Before I go travelling without a computer, I use my genealogy software (The Master Genealogist + SecondSite) to create (on a USB flash drive) a family tree in HTML format. I omit living people for privacy reasons. If I am visiting friends or a public library, I can usually look at my tree (which is just a series of Web pages) on their computer.

What would you put on a 'Top Ten' list of things you need for genealogy?

24 July 2010

Reading Handwriting (52 Weeks to Better Genealogy, no.29)

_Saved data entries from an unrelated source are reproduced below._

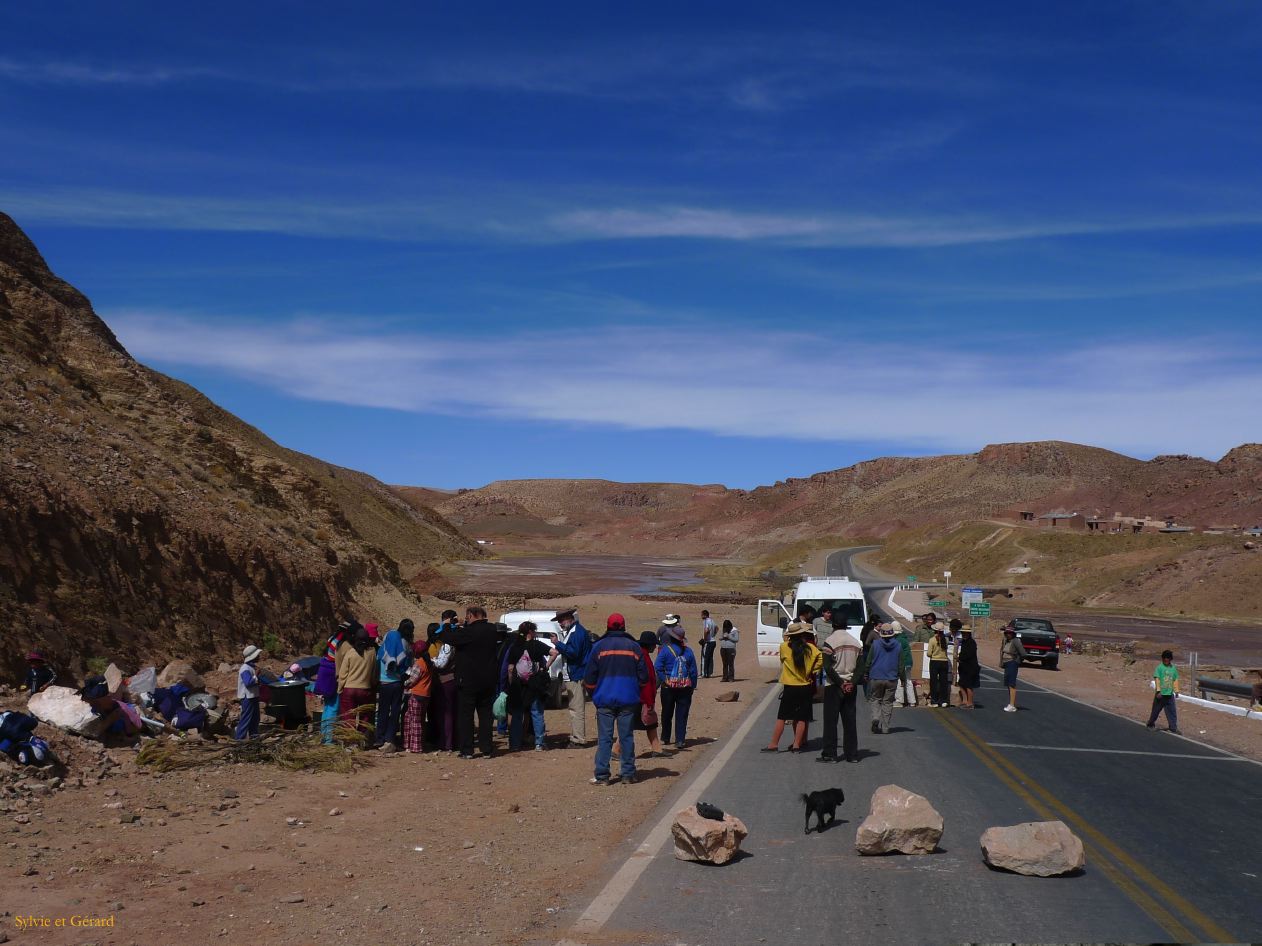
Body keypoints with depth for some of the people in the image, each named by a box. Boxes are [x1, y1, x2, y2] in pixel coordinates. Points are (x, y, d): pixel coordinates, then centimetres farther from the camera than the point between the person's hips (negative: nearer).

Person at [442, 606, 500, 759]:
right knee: (486, 715, 11)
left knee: (465, 715, 4)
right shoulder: (491, 630, 0)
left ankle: (467, 750, 3)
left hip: (468, 681, -5)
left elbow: (449, 638, -17)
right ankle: (487, 749, 12)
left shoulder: (468, 631, -19)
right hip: (488, 681, 5)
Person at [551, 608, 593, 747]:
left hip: (577, 677, -11)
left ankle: (579, 741, -8)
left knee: (577, 709, -9)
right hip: (572, 677, 11)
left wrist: (558, 644, -18)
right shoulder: (571, 632, 18)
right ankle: (575, 738, 21)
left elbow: (573, 652, -23)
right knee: (574, 709, 15)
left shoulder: (578, 632, -15)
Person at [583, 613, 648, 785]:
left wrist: (594, 694, 17)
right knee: (627, 737, 7)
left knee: (604, 738, 2)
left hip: (604, 700, -1)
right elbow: (644, 677, 5)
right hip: (629, 700, 1)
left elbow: (590, 678, 0)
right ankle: (628, 774, 9)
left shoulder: (598, 646, -2)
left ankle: (601, 775, 0)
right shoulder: (634, 647, 1)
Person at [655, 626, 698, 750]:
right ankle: (680, 740, -2)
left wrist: (663, 680, -7)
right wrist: (693, 686, 11)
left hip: (669, 687, -1)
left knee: (667, 714, 13)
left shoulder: (665, 650, -6)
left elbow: (658, 667, -14)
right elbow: (693, 671, 5)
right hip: (685, 687, 2)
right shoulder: (688, 651, 3)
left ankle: (665, 737, 25)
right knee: (682, 715, 4)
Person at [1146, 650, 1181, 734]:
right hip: (1160, 694, -4)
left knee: (1172, 712, 2)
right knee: (1156, 710, 8)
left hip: (1170, 694, 4)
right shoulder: (1159, 667, -8)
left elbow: (1175, 680, 11)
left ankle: (1173, 729, 7)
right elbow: (1157, 679, -11)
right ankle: (1151, 724, 26)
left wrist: (1176, 692, 10)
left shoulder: (1173, 668, 5)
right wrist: (1158, 691, -17)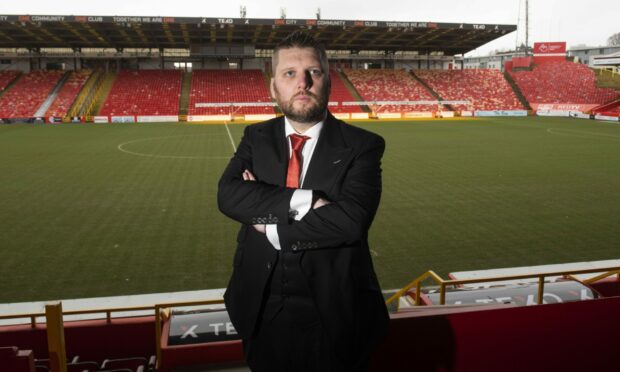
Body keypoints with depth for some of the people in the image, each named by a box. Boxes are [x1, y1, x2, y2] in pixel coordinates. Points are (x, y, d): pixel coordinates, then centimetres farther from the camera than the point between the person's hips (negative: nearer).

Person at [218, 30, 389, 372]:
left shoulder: (362, 146, -9)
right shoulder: (256, 138, 2)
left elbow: (352, 219, -23)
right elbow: (228, 194, -14)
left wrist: (269, 223, -16)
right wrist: (303, 200, -25)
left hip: (332, 312, -2)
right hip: (263, 310, 3)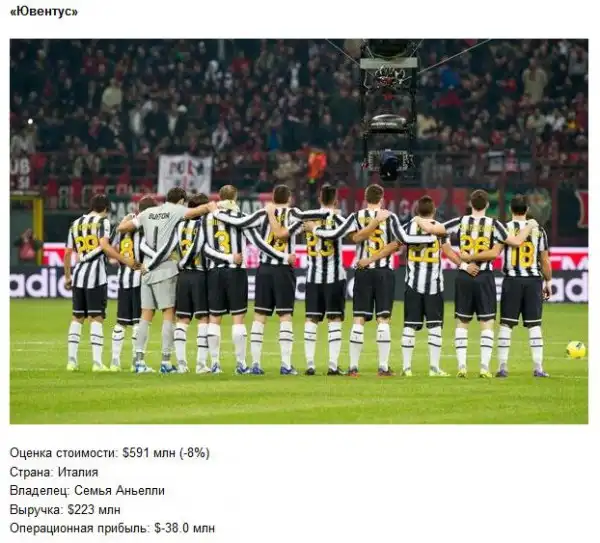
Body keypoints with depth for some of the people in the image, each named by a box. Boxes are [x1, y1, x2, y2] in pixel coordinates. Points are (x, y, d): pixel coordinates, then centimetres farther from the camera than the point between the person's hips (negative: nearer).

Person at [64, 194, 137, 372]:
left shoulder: (76, 224, 15)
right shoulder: (102, 222, -2)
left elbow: (68, 253, 17)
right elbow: (105, 246, -17)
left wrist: (67, 276, 26)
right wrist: (125, 260, -12)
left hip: (79, 273, 5)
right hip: (96, 274, -5)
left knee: (77, 317, 11)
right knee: (96, 318, -6)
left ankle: (71, 360, 8)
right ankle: (97, 362, -11)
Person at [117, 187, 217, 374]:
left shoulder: (148, 213, 14)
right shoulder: (176, 211, -1)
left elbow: (122, 228, 14)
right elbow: (197, 211, -17)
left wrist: (126, 220, 35)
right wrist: (210, 207, 4)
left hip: (147, 270, 5)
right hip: (165, 269, -5)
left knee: (146, 315, 6)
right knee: (168, 314, -2)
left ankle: (139, 360, 3)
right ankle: (165, 362, -6)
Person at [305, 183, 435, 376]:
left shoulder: (357, 217, 0)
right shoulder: (389, 217, -3)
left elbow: (334, 234, -5)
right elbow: (404, 239, -12)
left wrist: (315, 230, 11)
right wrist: (432, 238, -4)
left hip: (363, 272, 1)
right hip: (384, 272, -1)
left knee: (359, 320, 3)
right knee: (383, 319, -1)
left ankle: (353, 366, 1)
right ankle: (383, 366, -6)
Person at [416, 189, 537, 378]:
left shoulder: (461, 222, -1)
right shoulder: (493, 224, -5)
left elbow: (431, 228, -2)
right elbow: (516, 241, -3)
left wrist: (419, 220, 19)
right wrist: (529, 227, 15)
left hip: (464, 277, 2)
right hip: (484, 277, -2)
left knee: (462, 322, 10)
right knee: (487, 323, 3)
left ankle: (461, 365, 4)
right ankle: (485, 366, -5)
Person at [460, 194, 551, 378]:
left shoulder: (505, 228, -5)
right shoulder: (539, 230, 3)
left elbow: (494, 253, -17)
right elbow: (545, 261, 6)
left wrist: (469, 258, -7)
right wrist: (548, 282, 18)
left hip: (512, 280, -1)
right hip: (533, 280, 2)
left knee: (506, 324, 4)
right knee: (534, 325, 5)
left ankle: (503, 367, 2)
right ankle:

Challenge no.29 was Practice reading handwriting. Deciphering the penmanship of our ancestors is an exercise in patience, but this is a great skill to have.

Family historians love indexes, but most indexing errors arise from difficulty in interpreting handwriting. If the first letter of the name is indexed incorrectly, you will not find that entry unless you 'think outside the box'. To help you do this, my Web page on using and compiling indexes has examples of letters that are commonly misinterpreted and names that have been incorrectly indexed. It also warns of other indexing mistakes, such as incorrect sorting of names, listing a person's middle name instead of their surname, listing 'Senior' or 'Junior' as a surname, etc. (I was honoured when Shauna Hicks recommended this page in her book Family History on the Cheap.)

Ancestry's index got it wrong!
There is always something new to learn, but indexing tens of thousands of names from old documents at Queensland State Archives has given me lots of practice. About 51,000 of those names are on my Web site.

('52 Weeks to Better Genealogy' is a series of tasks devised by Amy Coffin for Geneabloggers.)